Monday, November 30, 2009

Thankfulness

My favorite part of Thanksgiving dinner is when we go around the table and say what we're thankful for.  I know it can be cheesy, but vocalizing the blessings you've received is an incredibly humbling and enlightening experience.  This year my big thanks was for things not going according to plan.  Given my profession, I obviously have lists of far-reaching strategies for each next step in my life. After grad school I expected to be starting over in some new city with some fancy new job, not working two sorta planning jobs back in Michigan.  But only because things went unaccordingly did I get to run the Turkey Trot downtown after not enough sleep, spend two Thanksgiving dinners with wonderful people, play the guitar in a trio, play board games that I previously thought too difficult, and spend memorable times with my best friend and her (my second) family.  In these last few unexpected months, I've been blessed by closer relationships and unbridled happiness because of them. I sometimes get too hung up on my career path - afraid that I'll lose it all if one step is in the wrong direction.  The non-plan is teaching me patience, and reminding me that sometimes we need to be built up by people who love us before we're ready to go chase the next dream.

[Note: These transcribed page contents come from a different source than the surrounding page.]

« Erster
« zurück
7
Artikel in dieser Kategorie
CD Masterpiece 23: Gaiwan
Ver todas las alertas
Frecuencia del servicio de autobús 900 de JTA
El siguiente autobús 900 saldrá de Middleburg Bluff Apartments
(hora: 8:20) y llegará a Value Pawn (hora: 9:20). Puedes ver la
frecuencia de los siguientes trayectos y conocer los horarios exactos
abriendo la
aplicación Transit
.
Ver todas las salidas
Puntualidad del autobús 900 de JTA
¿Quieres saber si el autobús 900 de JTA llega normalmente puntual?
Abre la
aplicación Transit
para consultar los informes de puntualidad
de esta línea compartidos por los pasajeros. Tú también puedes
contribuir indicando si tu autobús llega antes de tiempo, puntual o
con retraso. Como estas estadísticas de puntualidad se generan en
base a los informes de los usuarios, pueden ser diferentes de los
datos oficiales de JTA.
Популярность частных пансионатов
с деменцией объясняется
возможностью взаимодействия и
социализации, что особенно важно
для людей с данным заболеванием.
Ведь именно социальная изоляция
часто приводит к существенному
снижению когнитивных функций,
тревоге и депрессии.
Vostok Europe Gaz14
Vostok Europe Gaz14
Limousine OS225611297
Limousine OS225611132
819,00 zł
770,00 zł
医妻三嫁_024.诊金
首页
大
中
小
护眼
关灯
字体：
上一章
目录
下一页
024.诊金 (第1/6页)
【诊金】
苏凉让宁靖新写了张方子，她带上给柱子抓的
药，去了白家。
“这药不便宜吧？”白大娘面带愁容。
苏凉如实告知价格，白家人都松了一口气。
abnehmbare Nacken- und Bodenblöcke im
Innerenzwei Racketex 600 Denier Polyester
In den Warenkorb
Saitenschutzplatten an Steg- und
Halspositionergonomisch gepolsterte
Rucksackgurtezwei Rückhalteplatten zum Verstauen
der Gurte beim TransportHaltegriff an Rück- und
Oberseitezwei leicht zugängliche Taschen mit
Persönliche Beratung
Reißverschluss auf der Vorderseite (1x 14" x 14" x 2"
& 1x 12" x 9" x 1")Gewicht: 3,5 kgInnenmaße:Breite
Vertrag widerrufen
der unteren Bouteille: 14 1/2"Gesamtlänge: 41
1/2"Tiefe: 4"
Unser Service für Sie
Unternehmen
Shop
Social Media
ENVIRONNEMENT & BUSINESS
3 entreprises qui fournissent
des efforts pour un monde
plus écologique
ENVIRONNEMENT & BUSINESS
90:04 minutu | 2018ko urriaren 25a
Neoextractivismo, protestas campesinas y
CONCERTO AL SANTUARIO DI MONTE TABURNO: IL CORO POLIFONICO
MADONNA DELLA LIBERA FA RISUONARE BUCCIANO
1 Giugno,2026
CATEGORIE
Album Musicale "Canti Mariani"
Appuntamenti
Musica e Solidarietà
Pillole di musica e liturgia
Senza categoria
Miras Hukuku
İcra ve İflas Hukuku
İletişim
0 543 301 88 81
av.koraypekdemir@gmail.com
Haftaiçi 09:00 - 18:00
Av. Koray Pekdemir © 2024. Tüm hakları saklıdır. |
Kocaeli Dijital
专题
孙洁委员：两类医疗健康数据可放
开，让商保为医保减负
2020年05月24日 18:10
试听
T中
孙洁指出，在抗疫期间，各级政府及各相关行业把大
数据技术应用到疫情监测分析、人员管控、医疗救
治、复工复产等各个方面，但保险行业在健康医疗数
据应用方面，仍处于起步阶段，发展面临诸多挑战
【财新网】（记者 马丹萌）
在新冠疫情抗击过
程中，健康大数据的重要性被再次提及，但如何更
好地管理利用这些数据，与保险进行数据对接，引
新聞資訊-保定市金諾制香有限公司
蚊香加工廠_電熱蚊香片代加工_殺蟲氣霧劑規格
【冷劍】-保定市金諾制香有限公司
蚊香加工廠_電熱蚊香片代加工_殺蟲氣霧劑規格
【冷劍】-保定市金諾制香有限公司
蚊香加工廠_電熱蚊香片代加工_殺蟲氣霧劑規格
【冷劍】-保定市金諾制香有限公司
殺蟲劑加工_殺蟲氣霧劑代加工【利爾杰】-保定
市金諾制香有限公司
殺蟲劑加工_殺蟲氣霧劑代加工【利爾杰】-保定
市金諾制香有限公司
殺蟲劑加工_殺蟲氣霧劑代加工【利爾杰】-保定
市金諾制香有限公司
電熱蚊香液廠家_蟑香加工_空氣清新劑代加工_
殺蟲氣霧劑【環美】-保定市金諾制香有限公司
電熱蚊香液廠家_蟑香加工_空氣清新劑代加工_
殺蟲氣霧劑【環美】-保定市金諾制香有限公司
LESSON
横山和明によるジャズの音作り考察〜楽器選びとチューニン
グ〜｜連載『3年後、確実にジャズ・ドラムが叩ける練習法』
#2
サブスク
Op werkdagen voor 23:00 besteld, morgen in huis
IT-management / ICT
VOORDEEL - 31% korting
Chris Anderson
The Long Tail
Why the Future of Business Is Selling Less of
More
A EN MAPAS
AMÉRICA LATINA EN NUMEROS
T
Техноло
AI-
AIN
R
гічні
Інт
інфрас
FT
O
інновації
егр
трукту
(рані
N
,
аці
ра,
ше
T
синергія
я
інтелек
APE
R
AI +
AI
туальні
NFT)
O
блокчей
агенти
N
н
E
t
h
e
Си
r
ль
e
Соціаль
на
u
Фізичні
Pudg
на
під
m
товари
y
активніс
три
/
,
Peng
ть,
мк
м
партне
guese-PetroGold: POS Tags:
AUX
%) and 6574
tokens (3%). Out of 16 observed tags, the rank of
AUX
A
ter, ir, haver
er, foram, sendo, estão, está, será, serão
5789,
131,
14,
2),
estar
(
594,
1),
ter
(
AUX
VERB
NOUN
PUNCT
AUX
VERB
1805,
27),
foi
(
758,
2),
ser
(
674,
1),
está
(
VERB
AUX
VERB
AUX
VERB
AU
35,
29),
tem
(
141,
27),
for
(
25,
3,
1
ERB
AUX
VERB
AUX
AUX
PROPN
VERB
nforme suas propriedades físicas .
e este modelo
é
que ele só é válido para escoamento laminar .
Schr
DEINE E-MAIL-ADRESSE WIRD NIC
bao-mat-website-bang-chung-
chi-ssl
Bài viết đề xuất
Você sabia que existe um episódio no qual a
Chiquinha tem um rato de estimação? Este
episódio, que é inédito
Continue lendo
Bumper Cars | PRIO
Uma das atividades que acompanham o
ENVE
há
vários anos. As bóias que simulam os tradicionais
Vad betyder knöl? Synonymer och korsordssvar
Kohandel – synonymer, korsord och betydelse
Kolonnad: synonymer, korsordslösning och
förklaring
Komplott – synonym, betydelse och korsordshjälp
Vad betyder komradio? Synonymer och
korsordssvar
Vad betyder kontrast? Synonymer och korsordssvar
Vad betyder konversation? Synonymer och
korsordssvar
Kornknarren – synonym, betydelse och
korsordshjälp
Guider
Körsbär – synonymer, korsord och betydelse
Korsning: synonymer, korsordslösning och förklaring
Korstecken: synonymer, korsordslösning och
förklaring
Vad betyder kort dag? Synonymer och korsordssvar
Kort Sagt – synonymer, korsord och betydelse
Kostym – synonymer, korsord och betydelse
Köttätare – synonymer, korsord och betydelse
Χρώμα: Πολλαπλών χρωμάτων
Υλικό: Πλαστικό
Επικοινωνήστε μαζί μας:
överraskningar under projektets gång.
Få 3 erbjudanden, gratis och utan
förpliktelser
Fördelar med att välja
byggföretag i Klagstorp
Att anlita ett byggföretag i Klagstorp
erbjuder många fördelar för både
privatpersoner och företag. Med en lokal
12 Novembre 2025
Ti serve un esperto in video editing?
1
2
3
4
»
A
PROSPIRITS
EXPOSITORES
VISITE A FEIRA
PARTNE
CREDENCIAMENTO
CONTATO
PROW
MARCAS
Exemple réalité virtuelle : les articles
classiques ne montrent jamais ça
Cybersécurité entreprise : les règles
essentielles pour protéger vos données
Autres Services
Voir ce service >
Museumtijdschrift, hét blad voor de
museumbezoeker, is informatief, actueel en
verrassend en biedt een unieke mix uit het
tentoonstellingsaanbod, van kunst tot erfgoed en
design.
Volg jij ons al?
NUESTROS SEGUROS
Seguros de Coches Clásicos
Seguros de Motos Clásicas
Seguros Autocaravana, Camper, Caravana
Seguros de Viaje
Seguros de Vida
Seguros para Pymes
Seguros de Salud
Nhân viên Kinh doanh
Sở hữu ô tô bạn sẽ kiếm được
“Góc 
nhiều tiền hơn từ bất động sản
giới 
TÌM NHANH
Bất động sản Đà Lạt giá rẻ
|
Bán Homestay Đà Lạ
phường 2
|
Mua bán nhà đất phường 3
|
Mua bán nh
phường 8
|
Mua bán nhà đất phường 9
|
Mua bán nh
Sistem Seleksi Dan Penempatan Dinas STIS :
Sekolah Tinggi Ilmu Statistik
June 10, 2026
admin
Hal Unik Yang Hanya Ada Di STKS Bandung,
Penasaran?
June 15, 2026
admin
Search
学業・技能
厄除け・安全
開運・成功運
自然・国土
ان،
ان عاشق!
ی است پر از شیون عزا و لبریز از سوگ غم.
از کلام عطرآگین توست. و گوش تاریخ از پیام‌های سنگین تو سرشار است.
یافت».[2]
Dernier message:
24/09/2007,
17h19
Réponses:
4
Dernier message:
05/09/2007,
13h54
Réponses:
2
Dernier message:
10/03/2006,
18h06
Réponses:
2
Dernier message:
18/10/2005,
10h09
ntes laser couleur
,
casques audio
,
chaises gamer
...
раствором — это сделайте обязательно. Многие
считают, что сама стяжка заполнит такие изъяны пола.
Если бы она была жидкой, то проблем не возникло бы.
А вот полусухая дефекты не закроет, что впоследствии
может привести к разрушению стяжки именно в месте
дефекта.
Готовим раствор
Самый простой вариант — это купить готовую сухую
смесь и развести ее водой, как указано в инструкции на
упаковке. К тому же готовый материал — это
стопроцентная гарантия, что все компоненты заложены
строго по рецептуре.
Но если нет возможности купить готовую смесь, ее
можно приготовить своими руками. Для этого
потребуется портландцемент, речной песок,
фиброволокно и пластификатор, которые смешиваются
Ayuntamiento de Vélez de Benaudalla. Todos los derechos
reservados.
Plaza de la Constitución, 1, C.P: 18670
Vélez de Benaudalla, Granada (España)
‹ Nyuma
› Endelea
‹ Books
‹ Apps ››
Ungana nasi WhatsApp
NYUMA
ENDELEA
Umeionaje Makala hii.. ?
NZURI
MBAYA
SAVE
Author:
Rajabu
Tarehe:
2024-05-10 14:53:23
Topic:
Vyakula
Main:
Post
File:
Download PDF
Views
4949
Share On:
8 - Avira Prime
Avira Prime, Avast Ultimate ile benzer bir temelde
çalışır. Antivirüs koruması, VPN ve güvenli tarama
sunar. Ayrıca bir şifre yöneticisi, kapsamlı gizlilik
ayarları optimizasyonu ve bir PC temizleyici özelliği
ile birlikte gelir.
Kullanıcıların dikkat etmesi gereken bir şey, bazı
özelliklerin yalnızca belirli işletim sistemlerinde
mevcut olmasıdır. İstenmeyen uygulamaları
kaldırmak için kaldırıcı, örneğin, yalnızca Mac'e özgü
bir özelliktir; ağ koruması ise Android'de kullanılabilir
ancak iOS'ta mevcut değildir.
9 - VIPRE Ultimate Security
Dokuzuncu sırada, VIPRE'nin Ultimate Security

People who know me well know that I experience occassional "moments of perfection" where I can feel every one of my five senses and the world seems flawless and heavenly for its mundanity.  This quotation explains that more eloquently than I ever could:

"We can only be said to be alive in those moments when our hearts are conscious of our treasures."

I'm thankful that I believe in a God that I can thank.  Every breath in my lungs, step that I take, color I perceive, and person I love feels like a gift and a promise that there's still some reason that I'm alive.  I get all of these wonderful sensations of life every day, knowing that I'm receiving them so I can give something back.  Gratitude is pretty grand.